(Stored data entries)
▼▼▼

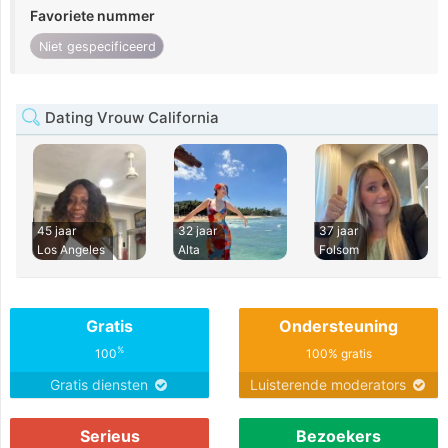
Favoriete nummer
Niet gespecificeerd
Dating Vrouw California
45 jaar
32 jaar
37 jaar
Los Angeles
Alta
Folsom
Gratis
Ondersteuning
%
100
100% gratis
Gratis diensten
Luisterende moderators
Serieus
Bezoekers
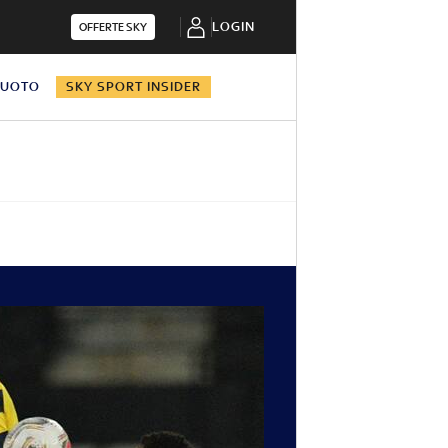
LOGIN
OFFERTE SKY
NUOTO
SKY SPORT INSIDER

▲▲▲

--- What is being asked ---
Write out every line of text from the entries above, word for word, and leave out the pictures.

--- Answer for the task ---
Favoriete nummer
Niet gespecificeerd
Dating Vrouw California
45 jaar
32 jaar
37 jaar
Los Angeles
Alta
Folsom
Gratis
Ondersteuning
%
100
100% gratis
Gratis diensten
Luisterende moderators
Serieus
Bezoekers
LOGIN
OFFERTE SKY
NUOTO
SKY SPORT INSIDER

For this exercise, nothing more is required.